# Titanium frame and road salt should I be concerned?



## Haystack Calhoun (Jan 18, 2004)

I am commuting to work on my titanium mountain bike. Should I be concerned about road salt damaging the frame?


----------



## mtbxplorer (Dec 25, 2009)

Nope. Some components will take a bit of a beating over time, but the frame will be fine. I ride a '98 Litespeed in VT and the frame is none the worse for the wear.


----------



## Vancbiker (May 25, 2005)

Titanium has very very good corrosion resistance. Your frame will suffer zero problems with any common de-icing salts.


----------



## Harold (Dec 23, 2003)

I would put a few caveats in there. Sure, by itself, Ti is pretty resistant to corrosion.

Ti frames can STILL suffer from galvanic corrosion (dissimilar metals in the presence of an electrolyte). If any of the steel or alu bits on the bike (especially those in direct contact with the Ti frame) haven't had a good coating of anti-seize applied, then good maintenance should involve doing so if road salt is part of the equation (guess what, that stuff is a great electrolyte).
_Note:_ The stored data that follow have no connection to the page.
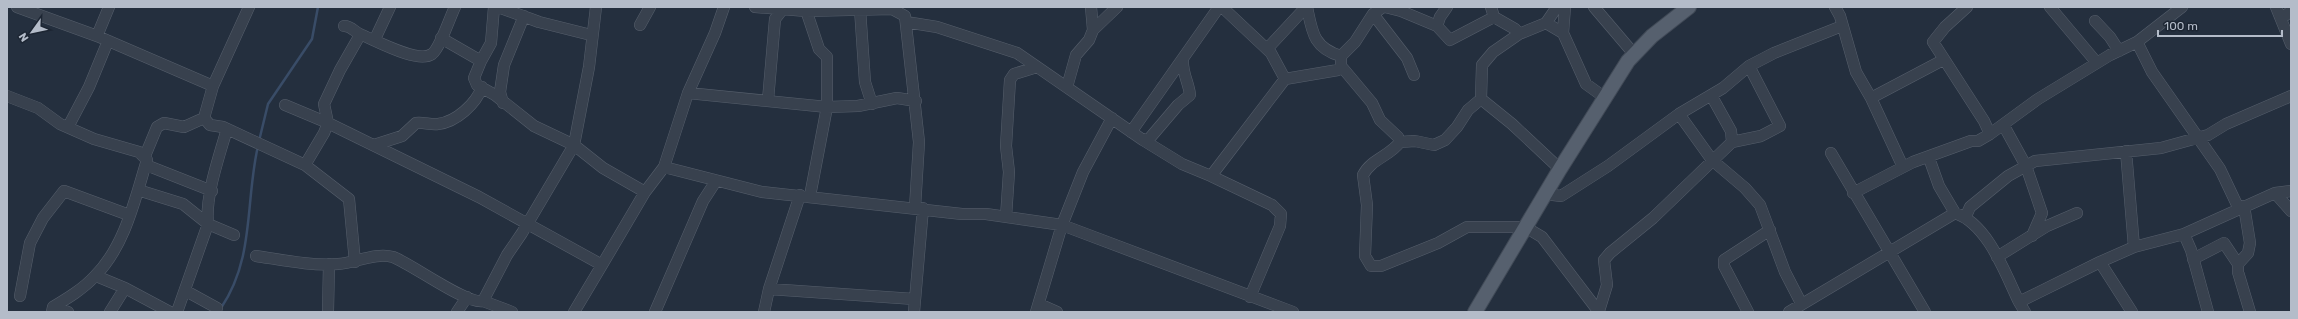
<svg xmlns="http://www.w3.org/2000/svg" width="2298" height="319" font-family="Rubik,sans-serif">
<rect width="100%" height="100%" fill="#242f3e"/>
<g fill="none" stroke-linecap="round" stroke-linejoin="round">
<path stroke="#394c67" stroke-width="2.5" d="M259,141l9,-37 44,-65 6,-32
M221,308c34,-50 24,-106 37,-162"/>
<defs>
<path id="minor" d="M17,7l80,29 116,50 -9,32 6,7 13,2 82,38 19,-32 4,-10 151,74 123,68 43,-73 19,-25 98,25 200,22h24l76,11 231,87
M494,7l-3,36 -10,18 -7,17 3,7 18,10 39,31 40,19 29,23 42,24
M498,7l41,15 52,13
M755,7l51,4 86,-2 13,7 14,126 -4,66
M805,7l14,42 8,8v50l-17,89
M1091,7l2,23
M1222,7l49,46 14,26 -74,97 61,29 9,9 -1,12 -30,71
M1307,7c5,24 6,41 34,49
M1385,7l16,4 36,15 13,14 44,-23
M1491,7l3,10 21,12 4,5
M1557,7l-11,16 -27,11 -26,18 -11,13 -1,34 31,25 48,45
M1594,7l40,47
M1835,7l5,9 16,56 15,26 32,69
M1967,7l-22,20 -12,15 51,79 6,13
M2050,7l47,56
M2276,7l15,37
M860,9l5,73 7,22
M1373,14l34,44 7,17
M2282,18l9,-7
M2095,21l15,16 9,14
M906,22l31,5 80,26 126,87 39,24 29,12
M1546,23l17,10 23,51 18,13
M640,25l10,-18
M344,26c8,0 11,7 18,9 15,6 56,29 70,19 8,-6 18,-37 23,-47
M1437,26l3,-9 7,-10
M1563,33l2,-26
M97,36l12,-29
M441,38l40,23
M375,39l15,-32
M2137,42l15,30 68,97 19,40
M1267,49l39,-42
M1341,66l31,37 8,17 18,17 2,5
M1285,79l53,-9 3,-4v-10l14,-14 18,-28 10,-7
M213,86l36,-79
M1067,87l9,-32 13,-15 4,-10 24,-23
M688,93l139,14 31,-1 39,-8 19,3
M1711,95l20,36 1,11
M7,96l31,12 22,16 34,15 45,13 8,8c-12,39 -22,86 -52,116 -12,13 -27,22 -42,31l-1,5
M1871,98l72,-38
M768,100l7,-81 7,-9
M503,103l-3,-11 4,-27 20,-49
M285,105l43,18
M1679,114l33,46 33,28 15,17 25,67 16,31
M328,123l-4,-19 16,-34 20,-35
M2004,126l22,40 16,47 -10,23
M68,127l21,-40 19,-46
M1131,132l88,-125
M1143,140l6,-1 29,-34 12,-10c-1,-12 -8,-22 -7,-35
M1400,142c-10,14 -29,17 -37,33l4,30 -2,51 6,10h10l57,-23 29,-16h58l17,10 57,75
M1400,142l15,-1 19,4 11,-5 12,-13 11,-17 13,-11
M374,145l28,-9 14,-13c7,-1 15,2 22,1 18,-2 38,-20 44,-37
M2126,151l8,96
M1831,153l94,159
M145,156l12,-29 7,-4 20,4 20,-9
M1929,158l10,28 16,27
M146,165l66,26
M305,165l44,34 6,63
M664,167l24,-74 27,-60 9,-26
M138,190l45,14 25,20 26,11
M1853,193l60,-31 58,-21h7l12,-7 48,-35 72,-44 27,-13 45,-35
M2275,193l16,18
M1545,194l16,2 47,-30 71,-52 44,-26 26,-22 25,-13 68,-27
M2244,206l6,37 -2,10 -10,11v8l12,40
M1966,216l4,-9 38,-31 27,-15 126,-13 47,-13 18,-11 65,-28
M1006,217l3,-45 -3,-26 4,-66 4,-6 23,-7
M2184,234l7,16 17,62
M256,256c27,4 55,10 82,8 17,-1 38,-12 55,-7 19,7 74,48 90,44l24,-46 15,-22 52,-88 15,-78 7,-60
M1997,257l50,-31 30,-13
M2193,259l31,-16 14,21
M2100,262l32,50
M96,276l29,12
M769,289l145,10
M186,291l31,17
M20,296l10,-53 13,-25 21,-27 65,24
M483,301l29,11
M2019,302l6,10
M1039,304l18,8
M53,307l15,5
M1599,311l8,-26 -3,-25 6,-7 43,-35 79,-76 29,-6 19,-10 -31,-60
M110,312l15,-24 45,24
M177,312l31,-88c-3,-28 11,-67 19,-95
M328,312l1,-48
M457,312l10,-15
M574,312l28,-47
M655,312l48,-111 13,-20
M764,312l5,-23 31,-94
M914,312l9,-104
M1036,312l26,-87 21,-53 29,-54
M1748,312l-24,-46v-6l46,-30
M1789,312l166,-99c33,11 50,60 64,89l81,-40 34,-15 50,-13 91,-41 16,-2"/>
<path id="major" d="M1475,312l85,-143 68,-108 24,-25 37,-29"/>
</defs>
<use href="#minor" stroke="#565f6c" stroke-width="12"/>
<use href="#major" stroke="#414a57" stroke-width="16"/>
<use href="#minor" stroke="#38414e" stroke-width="11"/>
<use href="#major" stroke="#56606e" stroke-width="14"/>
</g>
<rect width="2298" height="319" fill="none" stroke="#b4bcc9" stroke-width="16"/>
<g transform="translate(32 32) rotate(237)" stroke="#1d2633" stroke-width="3" paint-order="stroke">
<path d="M0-3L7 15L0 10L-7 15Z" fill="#b4bcc9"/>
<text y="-6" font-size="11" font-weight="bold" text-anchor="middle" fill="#b4bcc9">N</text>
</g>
<path d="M2158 30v6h124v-6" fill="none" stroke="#b4bcc9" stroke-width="2"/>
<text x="2164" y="30" font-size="12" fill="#b4bcc9" stroke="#1d2633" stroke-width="3" paint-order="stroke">100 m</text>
</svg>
I'd be paying extra special attention to the bb, since that area is likely to get the most splash from the road, and the bb-frame interface is DEFINITELY one where you don't want galvanic corrosion happening. A seized bb can really ruin your day. But also make sure you get any bolts that thread into frame bosses. I grease all mine (steel frame).

Also pay attention to anything with a steel-alu difference (especially in the handlebar area, around shifter/brake lever clamps, underneath the grips, etc.)

This happens to road bike handlebars ALL THE TIME just from sweat. Road salt hiding in there can do the same thing.


----------



## Vancbiker (May 25, 2005)

Wouldn't the fact that most all aluminum bike parts are anodized greatly reduce or practically eliminate the potential for galvanic corrosion in contact with Ti?

Threads in Ti are notorious for galling regardless of corrosion. Some form of anti-seize compound should always be used on threaded Ti components. I wish I had a penny for every galled up Ti fastener I've seen machined out of aircraft components.


----------



## Harold (Dec 23, 2003)

Vancbiker said:


> Wouldn't the fact that most all aluminum bike parts are anodized greatly reduce or practically eliminate the potential for galvanic corrosion in contact with Ti?


All it takes is one little scratch or defect through the ano layer for the ano to provide no protection at all.

I've had galvanic corrosion pop up on ano alu parts with steel hardware. Use grease, anti-seize, or threadlocker (whichever is most appropriate for the application) wherever possible, and clean your stuff off.

Salty roads are some of the worst possible conditions you could ride your bike in, and I don't play around with it. If I bike commuted regularly on salty roads, I'd probably buy stock in these guys:

https://www.amazon.com/Salt-Away-Salt-Remover-Spray-Fl/dp/B003HFZ5PA


----------



## mtbxplorer (Dec 25, 2009)

Your car will rust out much quicker, and will be way more expensive to repair or replace. Try to clean the bike about once a week, and yes, you might need a new BB every couple years, but it is not a death sentence or even that expensive. I keep the seatpost greased a couple times a winter,the derailleurs sprayed with silicone, and the chain lubed when I clean the bike, and that is about it. A ti bike likely has higher quality components, and that helps as well.


----------



## Volsung (Nov 24, 2011)

One of my mechanic friends here in MN sold all his Ti bikes because he got tired of aluminum BBs corroding to the frames. If I were to get a Ti bike I would probably do a stainless steel BB, like a Phil Wood.


----------



## jeffscott (May 10, 2006)

Bare aluminium is pretty good with road salt, and no disimmilar metals.

But a crack in the paint will cause pitting pretty quick.


----------



## ghettocruiser (Jun 21, 2008)

In the past I've had issues with:

Brass spoke nipples (keep some oil on them)
Un-anodized AL parts, like brake post spacers (cheap to replace)
Fork innards (factory repack in the spring or go carbon rigid)
Brake pistons (un-stick every now and then)

Of course, other things needed replacement as well, but this seemed to be a function of the increased mileage from year-round use rather than winter corrosion issues.

I decided it was cheaper and easier to deal with these limited issues than to set up a separate winter beater, although many others prefer this option.


----------



## OlMarin (Oct 22, 2016)

Harold said:


> I would put a few caveats in there. Sure, by itself, Ti is pretty resistant to corrosion.
> 
> Ti frames can STILL suffer from galvanic corrosion (dissimilar metals in the presence of an electrolyte).


. Very much true. And carbon frames? They'll destroy almost any metal that comes in contact with it.
The use of grease on ALL threads is a plus. Anti seize compound is cheap and a better option.
BTW Harold, my quoter will only capture part of a long post.


----------